AI can write the procedure, but it can't read the room. Here's why judgement — not just documentation — is still what keeps workplaces safe.

Courtney Newman

7/1/20263 min read

Someone asked me the other day if I was worried that AI would take my job or derail my business.

Short answer, no. I’m not.

I use AI heavily. It can research legislation, codes, guidance material and regulator websites faster than I ever could manually. It can summarise, compare, draft and organise information incredibly well. Why would I not use that? It is brilliant. It has changed my life.

But AI can only take you so far.

It can help with the compliance layer. It can find the “rules”, summarise the obligations, scan for potential controls and speed up the drafting of documents. But it cannot replace judgement. And honestly, it can spit out some bloody shit “Safety Documents” if the person using it does not know what they are doing.

Because good WHS is not just words arranged neatly on a page. It has to reflect the work, the people, the operating rhythm, the risk profile, the maturity of the business, the leadership capability and the way decisions are actually made under pressure.

AI cannot hold all that context on its own.

It does not hold a candle to a human being on that front. Not because we can type faster, generate ideas faster or produce content faster than AI. Obviously, we can’t.

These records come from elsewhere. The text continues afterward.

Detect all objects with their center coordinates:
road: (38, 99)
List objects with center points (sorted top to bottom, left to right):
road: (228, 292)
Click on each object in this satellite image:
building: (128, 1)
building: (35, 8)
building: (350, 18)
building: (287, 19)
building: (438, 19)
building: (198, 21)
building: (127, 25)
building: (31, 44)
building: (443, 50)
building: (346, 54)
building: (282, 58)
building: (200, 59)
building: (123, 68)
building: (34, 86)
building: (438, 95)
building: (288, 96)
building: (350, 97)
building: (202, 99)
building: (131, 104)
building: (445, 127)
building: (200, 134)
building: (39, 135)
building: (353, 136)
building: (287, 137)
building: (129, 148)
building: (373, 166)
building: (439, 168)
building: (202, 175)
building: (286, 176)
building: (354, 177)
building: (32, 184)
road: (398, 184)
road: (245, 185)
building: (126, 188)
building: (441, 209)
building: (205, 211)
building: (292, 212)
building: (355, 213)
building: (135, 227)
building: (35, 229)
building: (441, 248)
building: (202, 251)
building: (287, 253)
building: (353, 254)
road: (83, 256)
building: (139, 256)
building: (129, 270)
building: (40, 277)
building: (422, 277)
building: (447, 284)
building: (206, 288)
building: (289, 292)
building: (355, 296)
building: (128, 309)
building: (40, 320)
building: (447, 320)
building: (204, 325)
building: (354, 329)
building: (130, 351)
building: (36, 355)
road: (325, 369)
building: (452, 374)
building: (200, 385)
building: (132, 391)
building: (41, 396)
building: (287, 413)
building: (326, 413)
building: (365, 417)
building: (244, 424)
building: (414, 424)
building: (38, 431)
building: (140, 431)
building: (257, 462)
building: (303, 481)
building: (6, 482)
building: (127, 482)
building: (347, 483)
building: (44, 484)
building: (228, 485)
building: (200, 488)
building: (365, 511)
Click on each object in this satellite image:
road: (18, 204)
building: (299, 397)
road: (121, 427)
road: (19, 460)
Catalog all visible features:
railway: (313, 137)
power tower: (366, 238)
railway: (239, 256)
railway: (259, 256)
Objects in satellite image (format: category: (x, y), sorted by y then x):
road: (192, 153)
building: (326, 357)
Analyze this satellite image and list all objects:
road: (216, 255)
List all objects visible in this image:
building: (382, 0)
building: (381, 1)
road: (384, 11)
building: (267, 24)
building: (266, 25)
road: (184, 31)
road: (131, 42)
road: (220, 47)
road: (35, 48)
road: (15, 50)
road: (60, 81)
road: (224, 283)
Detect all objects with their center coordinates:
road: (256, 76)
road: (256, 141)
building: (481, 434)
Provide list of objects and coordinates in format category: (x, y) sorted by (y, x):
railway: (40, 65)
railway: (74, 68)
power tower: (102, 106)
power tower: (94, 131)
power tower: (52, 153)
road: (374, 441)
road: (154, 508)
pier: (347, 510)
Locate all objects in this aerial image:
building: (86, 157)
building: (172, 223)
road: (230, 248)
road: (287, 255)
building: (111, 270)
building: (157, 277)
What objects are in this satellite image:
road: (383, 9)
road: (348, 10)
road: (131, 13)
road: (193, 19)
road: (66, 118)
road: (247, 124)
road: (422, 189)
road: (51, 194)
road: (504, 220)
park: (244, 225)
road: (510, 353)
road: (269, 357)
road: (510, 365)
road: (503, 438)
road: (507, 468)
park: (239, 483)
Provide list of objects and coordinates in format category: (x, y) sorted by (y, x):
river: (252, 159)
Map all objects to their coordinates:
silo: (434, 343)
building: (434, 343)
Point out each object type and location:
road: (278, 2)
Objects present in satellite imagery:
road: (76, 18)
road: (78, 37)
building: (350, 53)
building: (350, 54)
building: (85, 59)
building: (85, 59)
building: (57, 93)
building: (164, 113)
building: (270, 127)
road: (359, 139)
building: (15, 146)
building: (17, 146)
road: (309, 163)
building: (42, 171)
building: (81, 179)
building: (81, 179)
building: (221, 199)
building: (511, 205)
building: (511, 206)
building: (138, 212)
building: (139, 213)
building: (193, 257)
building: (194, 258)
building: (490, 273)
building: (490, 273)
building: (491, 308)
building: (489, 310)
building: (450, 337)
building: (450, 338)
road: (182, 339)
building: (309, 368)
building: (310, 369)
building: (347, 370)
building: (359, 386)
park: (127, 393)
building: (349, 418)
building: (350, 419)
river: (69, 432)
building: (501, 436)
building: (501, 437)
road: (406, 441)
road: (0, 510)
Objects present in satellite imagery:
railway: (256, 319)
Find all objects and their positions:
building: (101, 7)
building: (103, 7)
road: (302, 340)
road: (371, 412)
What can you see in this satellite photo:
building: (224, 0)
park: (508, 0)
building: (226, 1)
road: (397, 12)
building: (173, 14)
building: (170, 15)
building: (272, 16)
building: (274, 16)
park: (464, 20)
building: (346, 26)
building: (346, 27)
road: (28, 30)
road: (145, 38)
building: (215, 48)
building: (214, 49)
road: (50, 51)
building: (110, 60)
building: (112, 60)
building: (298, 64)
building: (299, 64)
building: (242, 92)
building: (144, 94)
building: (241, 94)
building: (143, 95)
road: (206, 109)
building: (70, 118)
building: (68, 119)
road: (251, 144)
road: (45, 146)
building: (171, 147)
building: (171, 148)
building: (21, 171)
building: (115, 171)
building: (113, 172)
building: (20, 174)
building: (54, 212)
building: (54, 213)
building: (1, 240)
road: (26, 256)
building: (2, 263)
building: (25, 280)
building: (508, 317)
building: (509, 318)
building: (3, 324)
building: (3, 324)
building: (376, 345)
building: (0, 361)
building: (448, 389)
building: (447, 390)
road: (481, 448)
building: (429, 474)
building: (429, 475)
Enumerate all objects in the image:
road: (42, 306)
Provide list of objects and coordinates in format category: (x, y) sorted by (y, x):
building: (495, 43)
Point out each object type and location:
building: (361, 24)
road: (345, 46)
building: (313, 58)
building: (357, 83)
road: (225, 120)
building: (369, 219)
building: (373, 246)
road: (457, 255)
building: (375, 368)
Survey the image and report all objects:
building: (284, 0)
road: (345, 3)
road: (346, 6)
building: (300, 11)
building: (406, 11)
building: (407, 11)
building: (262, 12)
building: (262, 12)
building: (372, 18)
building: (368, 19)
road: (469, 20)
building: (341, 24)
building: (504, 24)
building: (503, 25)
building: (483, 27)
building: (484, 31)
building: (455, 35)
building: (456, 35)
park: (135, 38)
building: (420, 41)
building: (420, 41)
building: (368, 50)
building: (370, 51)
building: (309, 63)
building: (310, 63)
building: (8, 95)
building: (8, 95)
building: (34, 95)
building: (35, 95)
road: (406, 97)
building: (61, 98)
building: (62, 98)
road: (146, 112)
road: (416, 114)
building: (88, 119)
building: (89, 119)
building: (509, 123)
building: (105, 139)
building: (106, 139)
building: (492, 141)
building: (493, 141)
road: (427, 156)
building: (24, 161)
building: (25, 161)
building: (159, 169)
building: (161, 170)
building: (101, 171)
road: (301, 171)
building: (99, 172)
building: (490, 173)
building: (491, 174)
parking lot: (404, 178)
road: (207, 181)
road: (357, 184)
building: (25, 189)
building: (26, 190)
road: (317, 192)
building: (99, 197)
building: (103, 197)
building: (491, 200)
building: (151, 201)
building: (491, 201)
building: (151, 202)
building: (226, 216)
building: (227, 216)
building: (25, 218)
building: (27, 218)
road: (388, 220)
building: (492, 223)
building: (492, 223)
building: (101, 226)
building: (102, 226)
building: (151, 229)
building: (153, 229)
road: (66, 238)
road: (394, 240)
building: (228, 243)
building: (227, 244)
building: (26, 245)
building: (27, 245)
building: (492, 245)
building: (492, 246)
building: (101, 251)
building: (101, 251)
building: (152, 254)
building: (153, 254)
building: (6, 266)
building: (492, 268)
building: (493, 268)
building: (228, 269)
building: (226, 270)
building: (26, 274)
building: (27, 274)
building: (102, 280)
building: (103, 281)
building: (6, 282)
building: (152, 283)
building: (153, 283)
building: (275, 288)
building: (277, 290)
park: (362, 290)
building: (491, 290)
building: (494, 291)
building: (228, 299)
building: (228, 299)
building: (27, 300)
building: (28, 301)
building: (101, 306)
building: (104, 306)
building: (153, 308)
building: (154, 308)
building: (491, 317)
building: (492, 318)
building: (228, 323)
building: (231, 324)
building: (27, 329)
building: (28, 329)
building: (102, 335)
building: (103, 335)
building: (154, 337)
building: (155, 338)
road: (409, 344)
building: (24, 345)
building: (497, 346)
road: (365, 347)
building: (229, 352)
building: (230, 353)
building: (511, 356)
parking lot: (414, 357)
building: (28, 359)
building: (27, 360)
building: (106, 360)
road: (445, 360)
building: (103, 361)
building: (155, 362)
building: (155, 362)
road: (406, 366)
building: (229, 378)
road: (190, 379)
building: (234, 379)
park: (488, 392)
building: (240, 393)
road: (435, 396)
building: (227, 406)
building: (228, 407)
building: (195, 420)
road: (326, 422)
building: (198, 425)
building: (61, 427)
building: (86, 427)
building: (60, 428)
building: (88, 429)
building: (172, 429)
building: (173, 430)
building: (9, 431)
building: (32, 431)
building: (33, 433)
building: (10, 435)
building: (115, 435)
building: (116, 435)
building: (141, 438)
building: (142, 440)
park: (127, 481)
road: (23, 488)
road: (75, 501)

It can’t compete with us because this work requires judgement. It requires emotional intelligence, operational understanding and the ability to read what is happening beneath the surface.

It requires knowing when a document is technically correct but practically useless. When a control looks good on paper but will fail in the real operating environment. When the issue is not the procedure, but the leadership capability, production pressure, communication gap or culture sitting underneath it.

That kind of work does not come from pattern recognition alone.

It comes from experience.

It comes from being human.

AI cannot walk into a workplace and feel the hesitation in a room. It can’t notice the silent glance between two workers when a supervisor says, “Safety is my top priority.” It can’t see the difference between what the procedure says and what people do when production pressure hits. It can’t feel the unspoken tension between a manager and their supervisors. It can’t sit across from a leader, hear the hesitation in their answer, and know whether to push, pause or change the way the question is being asked.

Please don’t get me wrong. I am incredibly excited about what AI can do, and the role it will play in safety in the future. As I said, I am already using it extensively in our work and loving the support it provides.

AI is not just a glorified copywriter, either. There is already technology being used to monitor safe and risky behaviours, identify patterns, detect control drift and give leaders better visibility over high risk work.

That is genuinely exciting.

But the point remains the same.

The tool is only as useful as the judgement behind it.

AI can help us see more, pickup patterns and risks faster and organise information better.

But it still needs human judgement.

It needs people who understand not just the law, but the reality of how the law is applied. Humans who understand the work, the risk, the context and the culture well enough to ask better questions, make sense of what AI produces, and challenge it when something is off.

Because AI can give you an answer.

But it cannot, on its own, give you a nuanced and balanced response that weighs up culture, operational risk, business risk, legal exposure, leadership capability and the reality of how the work is done.

And to be clear, that is not something any person can do perfectly either.

But that is the conundrum of safety. It is never perfect.

The work is in holding those competing realities together, asking the right questions, challenging assumptions, and making a considered judgement about what will actually work in the business in front of you.